Three International Solidarity Movement activists watched from the Knesset gallery yesterday as right-wing MKs lashed out at the organization, calling them "warmongers" who should be deported.
The three women, one from Ireland and two from the U.S., were guests of MK Ahmed Tibi, who initiated the debate on "government policy to deport foreign peace activists."
Minister without Portfolio Gideon Ezra, speaking on behalf of the government, said there were no plans to prevent humanitarian and civil rights groups from operating in the territories, but that in recent days several ISM activists have been arrested. "Under the cover of peace activism, they undertake actions that disrupt public order, including entering closed and dangerous areas to act as human shields to prevent IDF operations against terrorism," he said.
Deputy Education Minister Zvi Hendel of the National Union, who lives in a Gaza settlement, and MKs Yehiel Hazan and Ruhama Avraham of the Likud protested the fact they were allowed into the Knesset building.
Hazan called them "warmongers," MK Roni Bar-On said they were "provocateurs" and when Tibi said they should be saluted for their efforts, Bar-On shot back, "they should be saluted by the Border Police as they leave the country."
In Tibi's office, the three women said their organization encourages Palestinians to use nonviolent means against the occupation and emphasized their only encounter with the two British men who blew up Mike's Place in Tel Aviv this month was when the two showed up at a memorial service for Rachel Corrie, the American ISM volunteer crushed to death by an IDF bulldozer during a house demolition in Rafah in March.
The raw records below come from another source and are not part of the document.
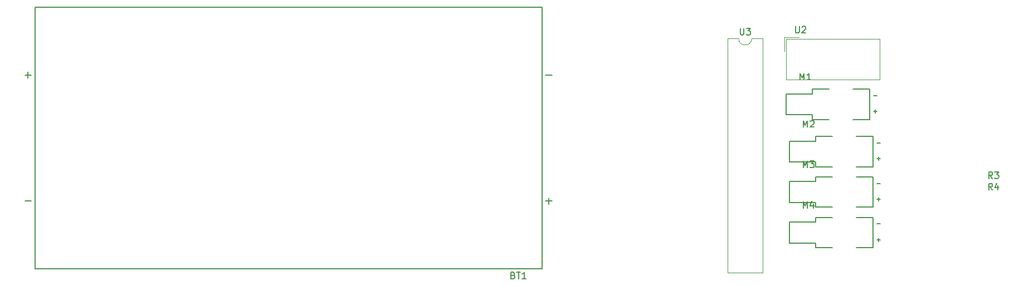
<source format=gto>
G04 #@! TF.GenerationSoftware,KiCad,Pcbnew,8.0.5*
G04 #@! TF.CreationDate,2024-09-15T00:24:01-05:00*
G04 #@! TF.ProjectId,Lab1APCB,4c616231-4150-4434-922e-6b696361645f,rev?*
G04 #@! TF.SameCoordinates,Original*
G04 #@! TF.FileFunction,Legend,Top*
G04 #@! TF.FilePolarity,Positive*
%FSLAX46Y46*%
G04 Gerber Fmt 4.6, Leading zero omitted, Abs format (unit mm)*
G04 Created by KiCad (PCBNEW 8.0.5) date 2024-09-15 00:24:01*
%MOMM*%
%LPD*%
G01*
G04 APERTURE LIST*
%ADD10C,0.150000*%
%ADD11C,0.127000*%
%ADD12C,0.120000*%
G04 APERTURE END LIST*
D10*
X89639285Y-91886009D02*
X89782142Y-91933628D01*
X89782142Y-91933628D02*
X89829761Y-91981247D01*
X89829761Y-91981247D02*
X89877380Y-92076485D01*
X89877380Y-92076485D02*
X89877380Y-92219342D01*
X89877380Y-92219342D02*
X89829761Y-92314580D01*
X89829761Y-92314580D02*
X89782142Y-92362200D01*
X89782142Y-92362200D02*
X89686904Y-92409819D01*
X89686904Y-92409819D02*
X89305952Y-92409819D01*
X89305952Y-92409819D02*
X89305952Y-91409819D01*
X89305952Y-91409819D02*
X89639285Y-91409819D01*
X89639285Y-91409819D02*
X89734523Y-91457438D01*
X89734523Y-91457438D02*
X89782142Y-91505057D01*
X89782142Y-91505057D02*
X89829761Y-91600295D01*
X89829761Y-91600295D02*
X89829761Y-91695533D01*
X89829761Y-91695533D02*
X89782142Y-91790771D01*
X89782142Y-91790771D02*
X89734523Y-91838390D01*
X89734523Y-91838390D02*
X89639285Y-91886009D01*
X89639285Y-91886009D02*
X89305952Y-91886009D01*
X90163095Y-91409819D02*
X90734523Y-91409819D01*
X90448809Y-92409819D02*
X90448809Y-91409819D01*
X91591666Y-92409819D02*
X91020238Y-92409819D01*
X91305952Y-92409819D02*
X91305952Y-91409819D01*
X91305952Y-91409819D02*
X91210714Y-91552676D01*
X91210714Y-91552676D02*
X91115476Y-91647914D01*
X91115476Y-91647914D02*
X91020238Y-91695533D01*
X133715476Y-69344819D02*
X133715476Y-68344819D01*
X133715476Y-68344819D02*
X134048809Y-69059104D01*
X134048809Y-69059104D02*
X134382142Y-68344819D01*
X134382142Y-68344819D02*
X134382142Y-69344819D01*
X134810714Y-68440057D02*
X134858333Y-68392438D01*
X134858333Y-68392438D02*
X134953571Y-68344819D01*
X134953571Y-68344819D02*
X135191666Y-68344819D01*
X135191666Y-68344819D02*
X135286904Y-68392438D01*
X135286904Y-68392438D02*
X135334523Y-68440057D01*
X135334523Y-68440057D02*
X135382142Y-68535295D01*
X135382142Y-68535295D02*
X135382142Y-68630533D01*
X135382142Y-68630533D02*
X135334523Y-68773390D01*
X135334523Y-68773390D02*
X134763095Y-69344819D01*
X134763095Y-69344819D02*
X135382142Y-69344819D01*
X162488333Y-78904819D02*
X162155000Y-78428628D01*
X161916905Y-78904819D02*
X161916905Y-77904819D01*
X161916905Y-77904819D02*
X162297857Y-77904819D01*
X162297857Y-77904819D02*
X162393095Y-77952438D01*
X162393095Y-77952438D02*
X162440714Y-78000057D01*
X162440714Y-78000057D02*
X162488333Y-78095295D01*
X162488333Y-78095295D02*
X162488333Y-78238152D01*
X162488333Y-78238152D02*
X162440714Y-78333390D01*
X162440714Y-78333390D02*
X162393095Y-78381009D01*
X162393095Y-78381009D02*
X162297857Y-78428628D01*
X162297857Y-78428628D02*
X161916905Y-78428628D01*
X163345476Y-78238152D02*
X163345476Y-78904819D01*
X163107381Y-77857200D02*
X162869286Y-78571485D01*
X162869286Y-78571485D02*
X163488333Y-78571485D01*
X162488333Y-77154819D02*
X162155000Y-76678628D01*
X161916905Y-77154819D02*
X161916905Y-76154819D01*
X161916905Y-76154819D02*
X162297857Y-76154819D01*
X162297857Y-76154819D02*
X162393095Y-76202438D01*
X162393095Y-76202438D02*
X162440714Y-76250057D01*
X162440714Y-76250057D02*
X162488333Y-76345295D01*
X162488333Y-76345295D02*
X162488333Y-76488152D01*
X162488333Y-76488152D02*
X162440714Y-76583390D01*
X162440714Y-76583390D02*
X162393095Y-76631009D01*
X162393095Y-76631009D02*
X162297857Y-76678628D01*
X162297857Y-76678628D02*
X161916905Y-76678628D01*
X162821667Y-76154819D02*
X163440714Y-76154819D01*
X163440714Y-76154819D02*
X163107381Y-76535771D01*
X163107381Y-76535771D02*
X163250238Y-76535771D01*
X163250238Y-76535771D02*
X163345476Y-76583390D01*
X163345476Y-76583390D02*
X163393095Y-76631009D01*
X163393095Y-76631009D02*
X163440714Y-76726247D01*
X163440714Y-76726247D02*
X163440714Y-76964342D01*
X163440714Y-76964342D02*
X163393095Y-77059580D01*
X163393095Y-77059580D02*
X163345476Y-77107200D01*
X163345476Y-77107200D02*
X163250238Y-77154819D01*
X163250238Y-77154819D02*
X162964524Y-77154819D01*
X162964524Y-77154819D02*
X162869286Y-77107200D01*
X162869286Y-77107200D02*
X162821667Y-77059580D01*
X132553095Y-54014819D02*
X132553095Y-54824342D01*
X132553095Y-54824342D02*
X132600714Y-54919580D01*
X132600714Y-54919580D02*
X132648333Y-54967200D01*
X132648333Y-54967200D02*
X132743571Y-55014819D01*
X132743571Y-55014819D02*
X132934047Y-55014819D01*
X132934047Y-55014819D02*
X133029285Y-54967200D01*
X133029285Y-54967200D02*
X133076904Y-54919580D01*
X133076904Y-54919580D02*
X133124523Y-54824342D01*
X133124523Y-54824342D02*
X133124523Y-54014819D01*
X133553095Y-54110057D02*
X133600714Y-54062438D01*
X133600714Y-54062438D02*
X133695952Y-54014819D01*
X133695952Y-54014819D02*
X133934047Y-54014819D01*
X133934047Y-54014819D02*
X134029285Y-54062438D01*
X134029285Y-54062438D02*
X134076904Y-54110057D01*
X134076904Y-54110057D02*
X134124523Y-54205295D01*
X134124523Y-54205295D02*
X134124523Y-54300533D01*
X134124523Y-54300533D02*
X134076904Y-54443390D01*
X134076904Y-54443390D02*
X133505476Y-55014819D01*
X133505476Y-55014819D02*
X134124523Y-55014819D01*
X124148095Y-54299819D02*
X124148095Y-55109342D01*
X124148095Y-55109342D02*
X124195714Y-55204580D01*
X124195714Y-55204580D02*
X124243333Y-55252200D01*
X124243333Y-55252200D02*
X124338571Y-55299819D01*
X124338571Y-55299819D02*
X124529047Y-55299819D01*
X124529047Y-55299819D02*
X124624285Y-55252200D01*
X124624285Y-55252200D02*
X124671904Y-55204580D01*
X124671904Y-55204580D02*
X124719523Y-55109342D01*
X124719523Y-55109342D02*
X124719523Y-54299819D01*
X125100476Y-54299819D02*
X125719523Y-54299819D01*
X125719523Y-54299819D02*
X125386190Y-54680771D01*
X125386190Y-54680771D02*
X125529047Y-54680771D01*
X125529047Y-54680771D02*
X125624285Y-54728390D01*
X125624285Y-54728390D02*
X125671904Y-54776009D01*
X125671904Y-54776009D02*
X125719523Y-54871247D01*
X125719523Y-54871247D02*
X125719523Y-55109342D01*
X125719523Y-55109342D02*
X125671904Y-55204580D01*
X125671904Y-55204580D02*
X125624285Y-55252200D01*
X125624285Y-55252200D02*
X125529047Y-55299819D01*
X125529047Y-55299819D02*
X125243333Y-55299819D01*
X125243333Y-55299819D02*
X125148095Y-55252200D01*
X125148095Y-55252200D02*
X125100476Y-55204580D01*
X133715476Y-81644819D02*
X133715476Y-80644819D01*
X133715476Y-80644819D02*
X134048809Y-81359104D01*
X134048809Y-81359104D02*
X134382142Y-80644819D01*
X134382142Y-80644819D02*
X134382142Y-81644819D01*
X135286904Y-80978152D02*
X135286904Y-81644819D01*
X135048809Y-80597200D02*
X134810714Y-81311485D01*
X134810714Y-81311485D02*
X135429761Y-81311485D01*
X133715476Y-75494819D02*
X133715476Y-74494819D01*
X133715476Y-74494819D02*
X134048809Y-75209104D01*
X134048809Y-75209104D02*
X134382142Y-74494819D01*
X134382142Y-74494819D02*
X134382142Y-75494819D01*
X134763095Y-74494819D02*
X135382142Y-74494819D01*
X135382142Y-74494819D02*
X135048809Y-74875771D01*
X135048809Y-74875771D02*
X135191666Y-74875771D01*
X135191666Y-74875771D02*
X135286904Y-74923390D01*
X135286904Y-74923390D02*
X135334523Y-74971009D01*
X135334523Y-74971009D02*
X135382142Y-75066247D01*
X135382142Y-75066247D02*
X135382142Y-75304342D01*
X135382142Y-75304342D02*
X135334523Y-75399580D01*
X135334523Y-75399580D02*
X135286904Y-75447200D01*
X135286904Y-75447200D02*
X135191666Y-75494819D01*
X135191666Y-75494819D02*
X134905952Y-75494819D01*
X134905952Y-75494819D02*
X134810714Y-75447200D01*
X134810714Y-75447200D02*
X134763095Y-75399580D01*
X133215476Y-62144819D02*
X133215476Y-61144819D01*
X133215476Y-61144819D02*
X133548809Y-61859104D01*
X133548809Y-61859104D02*
X133882142Y-61144819D01*
X133882142Y-61144819D02*
X133882142Y-62144819D01*
X134882142Y-62144819D02*
X134310714Y-62144819D01*
X134596428Y-62144819D02*
X134596428Y-61144819D01*
X134596428Y-61144819D02*
X134501190Y-61287676D01*
X134501190Y-61287676D02*
X134405952Y-61382914D01*
X134405952Y-61382914D02*
X134310714Y-61430533D01*
D11*
X15435000Y-80565000D02*
X16435000Y-80565000D01*
X15935000Y-61895000D02*
X15935000Y-60895000D01*
X16435000Y-61395000D02*
X15435000Y-61395000D01*
X16970000Y-51110000D02*
X94030000Y-51110000D01*
X16970000Y-90890000D02*
X16970000Y-51110000D01*
X94030000Y-51110000D02*
X94030000Y-90890000D01*
X94030000Y-90890000D02*
X16970000Y-90890000D01*
X94565000Y-80605000D02*
X95565000Y-80605000D01*
X95065000Y-80105000D02*
X95065000Y-81105000D01*
X95565000Y-61435000D02*
X94565000Y-61435000D01*
X131600000Y-71475000D02*
X135600000Y-71475000D01*
X131600000Y-74675000D02*
X131600000Y-71475000D01*
X135600000Y-70775000D02*
X138180000Y-70775000D01*
X135600000Y-71475000D02*
X135600000Y-70775000D01*
X135600000Y-74675000D02*
X131600000Y-74675000D01*
X135600000Y-75375000D02*
X135600000Y-74675000D01*
X138180000Y-75375000D02*
X135600000Y-75375000D01*
X141820000Y-70775000D02*
X144300000Y-70775000D01*
X144300000Y-70775000D02*
X144300000Y-75375000D01*
X144300000Y-75375000D02*
X141820000Y-75375000D01*
X144957000Y-71757000D02*
X145457000Y-71757000D01*
X144957000Y-74170000D02*
X145457000Y-74170000D01*
X145207000Y-73920000D02*
X145207000Y-74420000D01*
D12*
X130885000Y-55660000D02*
X133115000Y-55660000D01*
X130885000Y-57760000D02*
X130885000Y-55660000D01*
X131145000Y-55910000D02*
X145385000Y-55910000D01*
X131145000Y-62150000D02*
X131145000Y-55910000D01*
X145385000Y-55910000D02*
X145385000Y-62150000D01*
X145385000Y-62150000D02*
X131145000Y-62150000D01*
X122260000Y-55845000D02*
X122260000Y-91525000D01*
X122260000Y-91525000D02*
X127560000Y-91525000D01*
X123910000Y-55845000D02*
X122260000Y-55845000D01*
X127560000Y-55845000D02*
X125910000Y-55845000D01*
X127560000Y-91525000D02*
X127560000Y-55845000D01*
X125910000Y-55845000D02*
G75*
G02*
X123910000Y-55845000I-1000000J0D01*
G01*
D11*
X131600000Y-83775000D02*
X135600000Y-83775000D01*
X131600000Y-86975000D02*
X131600000Y-83775000D01*
X135600000Y-83075000D02*
X138180000Y-83075000D01*
X135600000Y-83775000D02*
X135600000Y-83075000D01*
X135600000Y-86975000D02*
X131600000Y-86975000D01*
X135600000Y-87675000D02*
X135600000Y-86975000D01*
X138180000Y-87675000D02*
X135600000Y-87675000D01*
X141820000Y-83075000D02*
X144300000Y-83075000D01*
X144300000Y-83075000D02*
X144300000Y-87675000D01*
X144300000Y-87675000D02*
X141820000Y-87675000D01*
X144957000Y-84057000D02*
X145457000Y-84057000D01*
X144957000Y-86470000D02*
X145457000Y-86470000D01*
X145207000Y-86220000D02*
X145207000Y-86720000D01*
X131600000Y-77625000D02*
X135600000Y-77625000D01*
X131600000Y-80825000D02*
X131600000Y-77625000D01*
X135600000Y-76925000D02*
X138180000Y-76925000D01*
X135600000Y-77625000D02*
X135600000Y-76925000D01*
X135600000Y-80825000D02*
X131600000Y-80825000D01*
X135600000Y-81525000D02*
X135600000Y-80825000D01*
X138180000Y-81525000D02*
X135600000Y-81525000D01*
X141820000Y-76925000D02*
X144300000Y-76925000D01*
X144300000Y-76925000D02*
X144300000Y-81525000D01*
X144300000Y-81525000D02*
X141820000Y-81525000D01*
X144957000Y-77907000D02*
X145457000Y-77907000D01*
X144957000Y-80320000D02*
X145457000Y-80320000D01*
X145207000Y-80070000D02*
X145207000Y-80570000D01*
X131100000Y-64275000D02*
X135100000Y-64275000D01*
X131100000Y-67475000D02*
X131100000Y-64275000D01*
X135100000Y-63575000D02*
X137680000Y-63575000D01*
X135100000Y-64275000D02*
X135100000Y-63575000D01*
X135100000Y-67475000D02*
X131100000Y-67475000D01*
X135100000Y-68175000D02*
X135100000Y-67475000D01*
X137680000Y-68175000D02*
X135100000Y-68175000D01*
X141320000Y-63575000D02*
X143800000Y-63575000D01*
X143800000Y-63575000D02*
X143800000Y-68175000D01*
X143800000Y-68175000D02*
X141320000Y-68175000D01*
X144457000Y-64557000D02*
X144957000Y-64557000D01*
X144457000Y-66970000D02*
X144957000Y-66970000D01*
X144707000Y-66720000D02*
X144707000Y-67220000D01*
M02*

</source>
Meanwhile, a French Jewish radio station said two French citizens are being deported after they were arrested in East Jerusalem. The two originally were suspected of being tied to the Mike's Place bombers, but police concluded that while the Frenchmen spent time with the two Britons, they were unaware of the terror plans. The deportation was approved because the two failed to report to the authorities that they had met the bombers, once their identity was made public. Police are awaiting DNA material from Britain to determine whether the body that washed up on the Tel Aviv beach this week was Omar Khan Sharif, 27, who escaped after his explosive belt failed to detonate.